▸ **Activity list**:
[a] Summarize the passage on extending reduced tax rates in two sentences.
[b] Render this sentence from the passage on extending reduced tax rates into Spanish: "Extending the 10%, 25%, and 28% tax rates benefits taxpayers throughout the income distribution (see column 2)."
[c] Carry the passage on extending reduced tax rates forward from its final sentence.

▸ **Text shown**:
^^^^^^^^
The second and third columns in Table 2 report the distributional effects of extending the reduced
tax rate provisions. The two columns split the tax rate reductions into those targeting lower- and
middle-income taxpayers and those targeting high-income taxpayers. Extending the 10%, 25%,
and 28% tax rates benefits taxpayers throughout the income distribution (see column 2). The
Suits index is slightly positive (0.0895) but is much closer to zero than to one—the benefits are
slightly progressive but close to being proportional. The benefits of extending the 33% and 35%
tax rates are entirely confined to the richest 5% of taxpayers (see column 3) and the richest 1%
would see their after-tax income increase by about 2% (or about $21,500). The Suits index is
−0.7979, suggesting that the benefits are highly regressive.
^^^^^^^^
▸ **Provided information**:
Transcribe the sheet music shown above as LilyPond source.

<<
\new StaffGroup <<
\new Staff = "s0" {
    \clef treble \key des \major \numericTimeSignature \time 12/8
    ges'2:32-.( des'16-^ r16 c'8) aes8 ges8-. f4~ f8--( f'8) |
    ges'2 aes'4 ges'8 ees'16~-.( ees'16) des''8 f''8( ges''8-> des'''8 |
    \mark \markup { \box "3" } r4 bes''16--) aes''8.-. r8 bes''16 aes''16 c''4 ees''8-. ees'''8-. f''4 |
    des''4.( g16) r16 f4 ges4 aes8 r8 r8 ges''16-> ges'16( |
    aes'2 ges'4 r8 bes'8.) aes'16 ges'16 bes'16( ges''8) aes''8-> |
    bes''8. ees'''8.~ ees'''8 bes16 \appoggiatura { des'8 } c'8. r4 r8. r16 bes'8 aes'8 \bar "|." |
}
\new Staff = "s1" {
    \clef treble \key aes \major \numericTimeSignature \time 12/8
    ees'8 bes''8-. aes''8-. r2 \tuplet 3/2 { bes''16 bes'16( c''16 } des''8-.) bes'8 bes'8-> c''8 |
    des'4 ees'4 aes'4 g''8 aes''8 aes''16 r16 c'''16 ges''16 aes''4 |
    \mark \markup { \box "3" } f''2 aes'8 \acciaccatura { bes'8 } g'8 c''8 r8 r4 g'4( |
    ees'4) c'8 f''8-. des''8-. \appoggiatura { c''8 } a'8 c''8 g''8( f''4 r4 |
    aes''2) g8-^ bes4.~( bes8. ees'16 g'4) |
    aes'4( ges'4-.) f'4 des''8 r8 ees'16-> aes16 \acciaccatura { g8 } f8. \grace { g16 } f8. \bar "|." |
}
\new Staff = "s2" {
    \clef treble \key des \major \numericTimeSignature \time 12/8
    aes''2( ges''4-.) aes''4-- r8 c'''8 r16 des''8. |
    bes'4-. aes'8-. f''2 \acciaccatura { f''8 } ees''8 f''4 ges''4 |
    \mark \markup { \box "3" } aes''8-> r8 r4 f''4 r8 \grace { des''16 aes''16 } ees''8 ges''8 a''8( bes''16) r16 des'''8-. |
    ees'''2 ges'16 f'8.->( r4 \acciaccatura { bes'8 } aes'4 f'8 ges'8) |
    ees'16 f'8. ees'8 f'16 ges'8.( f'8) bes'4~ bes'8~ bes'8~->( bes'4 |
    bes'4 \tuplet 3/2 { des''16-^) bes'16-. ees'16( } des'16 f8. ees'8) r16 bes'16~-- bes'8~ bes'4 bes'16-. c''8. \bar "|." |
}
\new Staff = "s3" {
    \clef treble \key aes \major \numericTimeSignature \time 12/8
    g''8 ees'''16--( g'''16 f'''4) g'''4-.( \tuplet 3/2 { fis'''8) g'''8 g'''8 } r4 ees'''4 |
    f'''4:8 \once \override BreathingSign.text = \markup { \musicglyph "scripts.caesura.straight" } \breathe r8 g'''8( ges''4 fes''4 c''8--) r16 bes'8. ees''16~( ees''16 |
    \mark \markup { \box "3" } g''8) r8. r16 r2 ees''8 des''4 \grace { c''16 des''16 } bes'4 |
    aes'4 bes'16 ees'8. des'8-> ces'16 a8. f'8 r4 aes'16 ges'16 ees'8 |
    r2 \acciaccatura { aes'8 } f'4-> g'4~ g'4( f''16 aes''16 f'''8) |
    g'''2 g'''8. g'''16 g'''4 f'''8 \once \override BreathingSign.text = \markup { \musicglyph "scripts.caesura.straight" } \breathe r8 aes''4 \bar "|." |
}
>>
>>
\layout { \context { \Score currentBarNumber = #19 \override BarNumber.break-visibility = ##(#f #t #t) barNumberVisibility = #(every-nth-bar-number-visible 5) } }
^^^^^^^^
▸ **Answers for this exercise**:
[a] Extending the 10%, 25%, and 28% tax rates benefits taxpayers across the income distribution, and its Suits index of 0.0895 shows benefits that are slightly progressive but close to proportional. Extending the 33% and 35% rates benefits only the richest 5% of taxpayers and raises the after-tax income of the richest 1% by about 2% (about $21,500), while its Suits index of −0.7979 suggests highly regressive benefits.

[b] Extender las tasas impositivas del 10 %, 25 % y 28 % beneficia a los contribuyentes en toda la distribución del ingreso (véase la columna 2).

[c]
Extending the repeal of PEP and Pease would also benefit high-income taxpayers (the richest
5%)—the benefits are very regressively distributed (the Suits index is −0.7325). The reduced tax
rates on capital gains and dividends (see columns 5 and 6) primarily benefit upper-income
taxpayers and are regressively distributed. The reduced rates on capital gains benefits the upper
60% of the income distribution but the richest 1% see the largest increase in after-tax income
while the reduced dividends tax rates benefits the upper 20%. In both cases, the Suits index is
negative.
Extending the reduction in the marriage penalty would benefit married taxpayers throughout the
income distribution. The Suits index is 0.1048, suggesting that the benefits are slightly
progressive, but close to being proportional. The extension of the expanded tax credits primarily
benefits taxpayers below the 80th percentile in the income distribution. The Suits index (0.6733)
shows that the benefits are progressively distributed.

12 The estimates were prepared by the Urban-Brookings Tax Policy Center.
13 See the Appendix for more details on the Suits index.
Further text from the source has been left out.